In depth: Data onboarding workflow for the Splunk CoE
There are already many resources about how ingest data into Splunk. The guidelines in this article complement existing documentation by mapping the data onboarding process into five phases. These guidelines help you streamline data requests, define the use case, validate data, and properly communicate the availability of new data.
Guidelines for establishing a data onboarding workflow
The recommended data onboarding workflow consists of five steps: request data, define the use case, implement, validate, and communicate.
During the process, document your approach so your community is well informed. This can deflect many questions, establish user expectations, make your users more aware of their responsibilities, and teach your users how they can make effective contributions to the data onboarding process.
Step One: Request data
The data onboarding workflow begins with a request to add data. You can keep it as simple as an email, or you can use a format, such as the User and Data Request System app on Splunkbase (see the User and Data Request System app on Splunkbase), or you can even leverage an enterprise change control system.
- Simplify your data requests
- Capture only the essentials. Avoid using Splunk-specific terms, such as index name, field extractions, and so on.
- Ask for specific known information
- Ask for concrete details, such as data source host names and IP addresses, path, location, and access information; retention requirements (how long they need to keep the data); and a brief description of what the data represents.
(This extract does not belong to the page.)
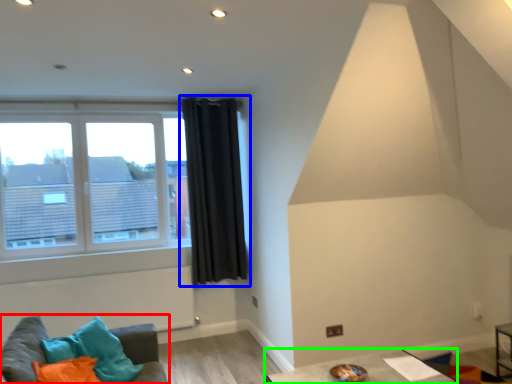
Question: Based on their relative distances, which object is farther from studio couch (highlighted by a red box)? Choose from curtain (highlighted by a blue box) and table (highlighted by a green box).

Choices:
 (A) curtain
 (B) table

Answer: (A)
This will help you prioritize the request and define source types.
- Estimate data volume
- The requester may know their estimated data volume, but it may be more efficient for you to review the source location and do the math yourself. A near-maximum of the data volume (such as 95th percentile) works well with the Splunk licensing model. Do not take the average or median data volume, since the actual data volume will exceed that threshold 50% of the time. For help estimating data volume, download the Data Volume Calculator from Splunkbase.
Step Two: Define the data
Hold a data definition meeting to clarify details of the request. Be thorough during this stage to reduce the chance of miscommunication or misunderstanding and to help the implementation phase go more smoothly.
- Get a sample of the data prior to the data definition meeting
- Review the sample data up front to verify the following:
- Splunk's ability to access the data
- Permissions to the data within Splunk
- Forwarders (if needed)
- Dependency on a modular input (if needed)
- Any data retention and storage considerations
- Verify the requester's commitment
- If the requester is enthused and prioritizes this meeting with you, you'll know this request is truly important to them and the fruit of your labors will be enjoyed. If the requester does not make this meeting a priority, it may indicate they are not as invested in this use case as they could be.
- Define the use case with the requester
- Validate Splunk-relevant details about the information, such as event breaks, timestamps, and other critical source-type elements. Discussing the use case with the requester enables you to uncover searches or dashboards that will be immediately useful to them. The scope should be to assist the requester with their initial search and dashboard setup to get them going, not a commitment to own their use case.
- Empower the requester to own the use case
- Make sure the requester has completed the appropriate education path to enable them to own their use case. The requester should be responsible to own further search-time activities. For more information about how to establish education paths, see User and Team Lifecycle.
Step Three: Implement the use case
Once the data is defined, proceed with technical implementation.
- Build out search and reporting artifacts
- Use the information gathered in the define data step. Focus on value-add elements that only you can uniquely provide, such as tags, reports, saved searches, dashboards, forms, field extractions, and any other elements you have uncovered or nice-to-haves submitted by the requester.
- Ask for clarifications as needed
- Ask the requester if you need more information about the data, details or objectives of the use case during implementation.
Step Four: Validate
After developing the use case artifacts, validate that they achieve the expected results.
- Run through the use case in your lab
- Run the artifacts you created through testing in your own lab using sample data relevant to the use case.
- Invite the requester to validate the use case
- Have the requester review the results you generated from your tests to make sure the use case meets the requester's expectations. Make any adjustments needed.
Step Five: Communicate
This phase ensures that each diverse data point added to an analytic (or KPI) directly contributes to business value.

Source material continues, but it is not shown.